Yet what’s the point in joining Alba, I ask her. They’ve been pretty rubbish at elections and there’s no indication they’ll win anything significant any time soon. “I think Alba having a representative in here will be very significant,” she says. “It gives us an opportunity to showcase what we stand for and to have our voice heard.

“We’ve seen before what can happen where one party is in power and the rest have seemingly got no chance and then, when a few events unfold, there’s an extraordinary turnaround. I think Alba can make a breakthrough at the next Scottish election.”

She’d previously told me there were a significant number of SNP politicians who thought as she did about the party’s glacial approach to independence and their opposition to self-ID in the GRR Bill. Have some now indicated they’re likely to join her at Alba?

“No, not directly to me. But I know there are many in the party who are very disgruntled and that maybe around 14 or 15 MSPs are significantly on the edge. But dissent isn’t tolerated. It gets crushed. Sometimes MSPs don’t realise what power they have if they stick together on a principle.

“Tens of thousands of members have disappeared and several elected members have gone too. Clearly something is very wrong inside the SNP. I’d hoped there could be some unity of purpose among the dissenters, but in the end it seemed to evaporate. I think we could have forced change in the leadership’s thinking if we’d stuck together.

“I know I’ll be in a group of one for a while and that it may be lonely, difficult and challenging. But I’m optimistic that others will join me as certain events unfold. I feel a lot better, though, because I’m now free to talk about independence again. In the last few years that’s not been the case and there’s been no support from HQ or central office.”

She believes that Alba are far more attuned to the mood of the Scottish public, as the SNP had once been. But that her old party had been hollowed out by careerists whose views don’t align with the core beliefs of the SNP. “It’s sickening to see how activists who’ve given their lives and sacrificed careers being disparaged by those who’ve done little but exploit it.

“The SNP had no idea how unpopular gender reform was amongst the public. There was a feeling that it would just pass and people wouldn’t really care. I tried to warn them in cabinet when I used to deputise for Humza. On one occasion when I saw that gender reform was on the agenda, I told Nicola that campaign groups were actually forming to fight this. She flat out refused to countenance this. But these groups became a mighty campaigning force. I don’t think she or the party understood how determinedly ordinary females would organise and fight back.”
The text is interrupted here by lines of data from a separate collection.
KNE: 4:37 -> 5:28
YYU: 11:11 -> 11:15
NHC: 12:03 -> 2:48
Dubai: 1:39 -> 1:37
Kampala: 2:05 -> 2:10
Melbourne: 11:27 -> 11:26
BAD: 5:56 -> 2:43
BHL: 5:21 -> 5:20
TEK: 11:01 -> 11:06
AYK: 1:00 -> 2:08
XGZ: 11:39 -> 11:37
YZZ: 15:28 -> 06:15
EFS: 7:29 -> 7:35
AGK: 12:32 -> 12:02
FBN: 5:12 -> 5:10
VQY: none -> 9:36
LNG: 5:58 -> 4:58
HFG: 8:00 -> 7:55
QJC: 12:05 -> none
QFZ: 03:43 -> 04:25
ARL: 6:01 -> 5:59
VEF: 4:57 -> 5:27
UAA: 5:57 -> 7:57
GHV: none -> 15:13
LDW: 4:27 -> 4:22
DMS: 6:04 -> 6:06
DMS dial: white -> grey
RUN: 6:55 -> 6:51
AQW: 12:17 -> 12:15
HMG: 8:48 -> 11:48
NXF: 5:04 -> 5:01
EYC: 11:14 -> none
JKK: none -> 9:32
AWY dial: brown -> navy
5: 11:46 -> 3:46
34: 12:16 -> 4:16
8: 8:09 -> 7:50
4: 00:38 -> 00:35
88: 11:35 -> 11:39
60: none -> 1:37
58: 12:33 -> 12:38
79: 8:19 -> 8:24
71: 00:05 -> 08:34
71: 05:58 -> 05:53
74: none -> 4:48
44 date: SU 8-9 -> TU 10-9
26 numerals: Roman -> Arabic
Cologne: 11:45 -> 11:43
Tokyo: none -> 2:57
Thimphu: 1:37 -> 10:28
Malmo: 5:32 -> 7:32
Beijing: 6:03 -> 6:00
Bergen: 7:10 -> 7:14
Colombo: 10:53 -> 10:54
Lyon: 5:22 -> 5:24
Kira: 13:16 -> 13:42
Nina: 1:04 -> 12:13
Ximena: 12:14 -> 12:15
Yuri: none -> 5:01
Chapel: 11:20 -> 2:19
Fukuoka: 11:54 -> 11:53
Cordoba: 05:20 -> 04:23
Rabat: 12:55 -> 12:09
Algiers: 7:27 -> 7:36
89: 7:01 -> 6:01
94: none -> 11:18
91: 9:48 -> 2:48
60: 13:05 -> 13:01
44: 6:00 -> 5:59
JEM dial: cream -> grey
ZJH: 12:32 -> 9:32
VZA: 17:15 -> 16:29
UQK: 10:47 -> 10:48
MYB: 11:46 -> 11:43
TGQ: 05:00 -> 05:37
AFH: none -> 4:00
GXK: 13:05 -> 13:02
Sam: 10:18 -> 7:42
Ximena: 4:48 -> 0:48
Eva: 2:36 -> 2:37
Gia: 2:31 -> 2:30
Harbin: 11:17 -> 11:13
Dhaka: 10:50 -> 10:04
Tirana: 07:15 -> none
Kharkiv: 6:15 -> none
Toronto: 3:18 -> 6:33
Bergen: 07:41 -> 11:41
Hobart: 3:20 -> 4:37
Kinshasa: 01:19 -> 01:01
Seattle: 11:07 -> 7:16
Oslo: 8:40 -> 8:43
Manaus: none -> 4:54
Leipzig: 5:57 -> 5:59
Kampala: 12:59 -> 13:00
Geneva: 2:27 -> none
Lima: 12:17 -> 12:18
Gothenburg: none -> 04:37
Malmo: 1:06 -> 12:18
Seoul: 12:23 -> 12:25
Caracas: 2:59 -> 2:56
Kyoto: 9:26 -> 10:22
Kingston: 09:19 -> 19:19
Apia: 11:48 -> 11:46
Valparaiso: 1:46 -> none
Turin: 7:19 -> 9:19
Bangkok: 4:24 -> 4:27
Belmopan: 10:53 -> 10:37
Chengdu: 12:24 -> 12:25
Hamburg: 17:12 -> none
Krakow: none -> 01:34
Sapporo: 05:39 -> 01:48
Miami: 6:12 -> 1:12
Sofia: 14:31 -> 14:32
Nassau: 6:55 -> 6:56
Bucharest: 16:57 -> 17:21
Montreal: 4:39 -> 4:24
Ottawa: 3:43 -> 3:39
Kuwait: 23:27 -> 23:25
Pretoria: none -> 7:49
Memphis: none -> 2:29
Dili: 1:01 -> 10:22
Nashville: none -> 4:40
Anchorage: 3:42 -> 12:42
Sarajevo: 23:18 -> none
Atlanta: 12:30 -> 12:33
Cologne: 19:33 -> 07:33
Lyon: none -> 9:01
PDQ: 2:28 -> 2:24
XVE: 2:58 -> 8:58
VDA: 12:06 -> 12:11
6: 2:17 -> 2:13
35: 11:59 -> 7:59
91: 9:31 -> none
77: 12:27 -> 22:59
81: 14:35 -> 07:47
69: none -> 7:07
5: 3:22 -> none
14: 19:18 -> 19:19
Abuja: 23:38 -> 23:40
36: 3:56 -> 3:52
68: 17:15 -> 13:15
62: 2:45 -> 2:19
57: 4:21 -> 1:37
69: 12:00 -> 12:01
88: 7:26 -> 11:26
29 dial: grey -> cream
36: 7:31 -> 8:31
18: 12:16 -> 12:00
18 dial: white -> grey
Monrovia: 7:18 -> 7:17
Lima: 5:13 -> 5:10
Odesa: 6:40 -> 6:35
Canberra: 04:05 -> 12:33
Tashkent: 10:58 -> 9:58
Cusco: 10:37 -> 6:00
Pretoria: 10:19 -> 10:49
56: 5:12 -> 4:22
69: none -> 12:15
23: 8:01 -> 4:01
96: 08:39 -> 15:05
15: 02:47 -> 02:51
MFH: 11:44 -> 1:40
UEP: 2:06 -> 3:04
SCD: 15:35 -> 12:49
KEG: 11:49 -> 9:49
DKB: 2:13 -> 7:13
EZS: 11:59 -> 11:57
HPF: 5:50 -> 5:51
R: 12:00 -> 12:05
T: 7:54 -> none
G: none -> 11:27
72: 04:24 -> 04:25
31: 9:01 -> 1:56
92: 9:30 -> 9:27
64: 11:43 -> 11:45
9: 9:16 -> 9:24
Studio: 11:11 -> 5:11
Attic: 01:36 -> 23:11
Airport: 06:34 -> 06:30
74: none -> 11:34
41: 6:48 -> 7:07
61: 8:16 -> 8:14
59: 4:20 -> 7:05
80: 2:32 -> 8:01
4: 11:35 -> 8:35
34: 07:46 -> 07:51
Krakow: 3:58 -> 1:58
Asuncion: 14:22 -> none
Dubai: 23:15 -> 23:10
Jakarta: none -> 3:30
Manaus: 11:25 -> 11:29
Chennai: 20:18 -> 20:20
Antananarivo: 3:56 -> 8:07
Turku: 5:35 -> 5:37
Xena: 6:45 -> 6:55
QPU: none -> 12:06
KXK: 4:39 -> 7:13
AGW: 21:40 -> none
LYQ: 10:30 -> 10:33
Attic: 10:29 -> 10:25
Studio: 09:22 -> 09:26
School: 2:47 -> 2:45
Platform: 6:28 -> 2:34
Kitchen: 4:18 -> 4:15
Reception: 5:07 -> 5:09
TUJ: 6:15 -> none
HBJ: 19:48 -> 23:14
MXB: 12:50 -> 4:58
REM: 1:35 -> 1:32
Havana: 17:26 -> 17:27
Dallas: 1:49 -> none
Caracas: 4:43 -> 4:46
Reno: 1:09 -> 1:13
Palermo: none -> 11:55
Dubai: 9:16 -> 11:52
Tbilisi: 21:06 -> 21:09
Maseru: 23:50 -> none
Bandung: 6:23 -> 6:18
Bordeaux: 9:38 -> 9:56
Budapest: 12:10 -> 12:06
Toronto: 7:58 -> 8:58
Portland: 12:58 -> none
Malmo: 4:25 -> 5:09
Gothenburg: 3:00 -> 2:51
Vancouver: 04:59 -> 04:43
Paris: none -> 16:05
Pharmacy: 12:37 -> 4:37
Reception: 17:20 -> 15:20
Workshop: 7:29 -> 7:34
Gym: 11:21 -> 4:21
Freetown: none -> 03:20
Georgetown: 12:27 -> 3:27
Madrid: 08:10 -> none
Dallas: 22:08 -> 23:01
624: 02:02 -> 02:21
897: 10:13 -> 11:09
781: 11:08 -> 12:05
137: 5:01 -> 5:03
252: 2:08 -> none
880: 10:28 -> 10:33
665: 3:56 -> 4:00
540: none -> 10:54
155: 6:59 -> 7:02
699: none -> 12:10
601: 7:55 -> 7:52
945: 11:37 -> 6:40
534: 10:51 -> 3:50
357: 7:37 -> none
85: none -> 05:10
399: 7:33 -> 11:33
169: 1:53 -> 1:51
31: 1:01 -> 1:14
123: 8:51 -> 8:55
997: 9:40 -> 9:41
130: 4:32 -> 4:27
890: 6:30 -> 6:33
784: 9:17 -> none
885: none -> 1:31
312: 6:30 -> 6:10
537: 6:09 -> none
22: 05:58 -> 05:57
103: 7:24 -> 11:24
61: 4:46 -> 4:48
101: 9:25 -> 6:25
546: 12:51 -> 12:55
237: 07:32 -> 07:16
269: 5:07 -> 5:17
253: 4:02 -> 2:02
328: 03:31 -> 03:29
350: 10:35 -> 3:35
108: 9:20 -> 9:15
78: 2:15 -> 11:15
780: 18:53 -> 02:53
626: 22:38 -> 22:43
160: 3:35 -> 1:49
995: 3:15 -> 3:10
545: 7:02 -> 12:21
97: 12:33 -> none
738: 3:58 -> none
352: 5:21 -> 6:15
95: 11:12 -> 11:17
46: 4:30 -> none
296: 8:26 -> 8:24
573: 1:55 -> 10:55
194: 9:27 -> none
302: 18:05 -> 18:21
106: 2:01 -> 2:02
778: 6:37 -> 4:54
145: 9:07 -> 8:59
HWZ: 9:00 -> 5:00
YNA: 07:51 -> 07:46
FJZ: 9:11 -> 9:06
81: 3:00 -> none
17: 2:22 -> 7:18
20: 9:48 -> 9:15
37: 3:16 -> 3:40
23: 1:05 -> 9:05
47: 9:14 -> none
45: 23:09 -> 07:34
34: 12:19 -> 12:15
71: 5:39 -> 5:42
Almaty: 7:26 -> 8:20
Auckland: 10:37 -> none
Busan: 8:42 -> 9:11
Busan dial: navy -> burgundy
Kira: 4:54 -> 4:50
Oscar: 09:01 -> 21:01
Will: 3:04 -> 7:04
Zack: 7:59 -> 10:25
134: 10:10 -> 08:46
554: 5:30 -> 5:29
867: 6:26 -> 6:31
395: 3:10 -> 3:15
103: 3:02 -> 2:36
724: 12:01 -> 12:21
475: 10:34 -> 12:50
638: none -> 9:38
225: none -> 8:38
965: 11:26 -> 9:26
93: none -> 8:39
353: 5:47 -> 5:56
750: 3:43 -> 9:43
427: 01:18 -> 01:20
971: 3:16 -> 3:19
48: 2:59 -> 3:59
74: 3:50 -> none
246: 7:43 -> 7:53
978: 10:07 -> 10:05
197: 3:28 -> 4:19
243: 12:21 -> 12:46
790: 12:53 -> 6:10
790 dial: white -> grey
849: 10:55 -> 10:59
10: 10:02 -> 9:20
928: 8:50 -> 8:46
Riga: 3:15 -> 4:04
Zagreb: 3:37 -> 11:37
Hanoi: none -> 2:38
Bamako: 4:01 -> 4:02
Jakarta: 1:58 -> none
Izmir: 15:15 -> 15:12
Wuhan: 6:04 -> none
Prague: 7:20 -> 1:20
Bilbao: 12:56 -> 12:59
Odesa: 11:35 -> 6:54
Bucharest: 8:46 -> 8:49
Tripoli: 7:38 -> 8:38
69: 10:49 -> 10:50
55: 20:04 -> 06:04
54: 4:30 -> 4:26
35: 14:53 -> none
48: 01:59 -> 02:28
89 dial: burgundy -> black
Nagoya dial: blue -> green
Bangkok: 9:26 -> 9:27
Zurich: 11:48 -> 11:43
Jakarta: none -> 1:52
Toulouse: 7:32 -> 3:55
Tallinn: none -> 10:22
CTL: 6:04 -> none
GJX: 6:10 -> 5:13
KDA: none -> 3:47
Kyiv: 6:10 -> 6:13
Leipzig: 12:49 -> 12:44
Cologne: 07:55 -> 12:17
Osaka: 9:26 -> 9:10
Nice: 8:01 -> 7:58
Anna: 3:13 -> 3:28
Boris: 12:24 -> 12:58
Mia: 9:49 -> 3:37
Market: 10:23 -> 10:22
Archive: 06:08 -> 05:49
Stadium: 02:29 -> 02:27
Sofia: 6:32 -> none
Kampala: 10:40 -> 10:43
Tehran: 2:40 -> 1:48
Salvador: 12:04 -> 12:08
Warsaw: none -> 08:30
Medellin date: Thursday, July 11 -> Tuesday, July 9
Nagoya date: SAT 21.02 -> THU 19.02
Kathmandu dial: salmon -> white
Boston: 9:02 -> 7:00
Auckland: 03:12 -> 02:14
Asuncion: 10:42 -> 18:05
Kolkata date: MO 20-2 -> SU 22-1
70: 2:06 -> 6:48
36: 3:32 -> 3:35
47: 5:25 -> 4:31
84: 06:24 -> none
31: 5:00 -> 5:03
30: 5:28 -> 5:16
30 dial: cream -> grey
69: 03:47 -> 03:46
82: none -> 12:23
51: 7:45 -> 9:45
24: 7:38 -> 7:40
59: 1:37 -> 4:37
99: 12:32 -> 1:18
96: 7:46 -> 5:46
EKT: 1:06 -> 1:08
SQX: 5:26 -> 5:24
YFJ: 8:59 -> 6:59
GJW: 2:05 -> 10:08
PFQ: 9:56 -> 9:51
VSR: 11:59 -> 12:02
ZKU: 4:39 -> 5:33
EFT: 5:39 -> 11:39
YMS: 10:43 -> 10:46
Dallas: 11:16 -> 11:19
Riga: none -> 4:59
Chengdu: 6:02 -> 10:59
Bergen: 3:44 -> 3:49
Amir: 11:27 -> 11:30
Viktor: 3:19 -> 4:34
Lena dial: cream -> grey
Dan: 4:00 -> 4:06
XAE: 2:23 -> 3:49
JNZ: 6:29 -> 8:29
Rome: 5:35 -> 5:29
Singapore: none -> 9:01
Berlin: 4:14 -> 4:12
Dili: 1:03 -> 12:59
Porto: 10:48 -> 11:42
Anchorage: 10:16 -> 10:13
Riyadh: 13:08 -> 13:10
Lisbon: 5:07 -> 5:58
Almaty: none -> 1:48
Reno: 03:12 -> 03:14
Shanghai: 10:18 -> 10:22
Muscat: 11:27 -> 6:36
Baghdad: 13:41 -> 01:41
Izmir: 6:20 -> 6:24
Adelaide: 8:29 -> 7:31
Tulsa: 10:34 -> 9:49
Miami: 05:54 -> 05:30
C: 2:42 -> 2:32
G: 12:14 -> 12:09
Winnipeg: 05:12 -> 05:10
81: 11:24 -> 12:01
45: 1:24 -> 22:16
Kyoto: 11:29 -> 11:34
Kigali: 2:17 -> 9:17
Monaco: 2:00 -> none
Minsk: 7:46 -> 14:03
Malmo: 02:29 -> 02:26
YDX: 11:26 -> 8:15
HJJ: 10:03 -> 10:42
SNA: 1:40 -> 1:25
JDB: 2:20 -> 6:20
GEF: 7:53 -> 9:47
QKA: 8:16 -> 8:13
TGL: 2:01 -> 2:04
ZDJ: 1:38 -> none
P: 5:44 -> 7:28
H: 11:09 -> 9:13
“Alba have the strongest position on GRR, which is why they have a lot of female activists. And it will be a better place for women because I can now say what I think on issues which I think affect women the most.

“A positive campaign will always defeat a negative one. If it’s two negative campaigns the most negative will win. The SNP has forgotten that. We won power by being relentlessly positive and friendly and people began to notice this. Now they’re doing the exact opposite.”

On the lift down to Holyrood’s reception area I’m accompanied by two Alba advisers. A senior SNP politician steps in and starts coming the plastic hard man. It’s a flavour of what Ash Regan has already encountered at Holyrood by some of her former colleagues and what now awaits her in the months ahead.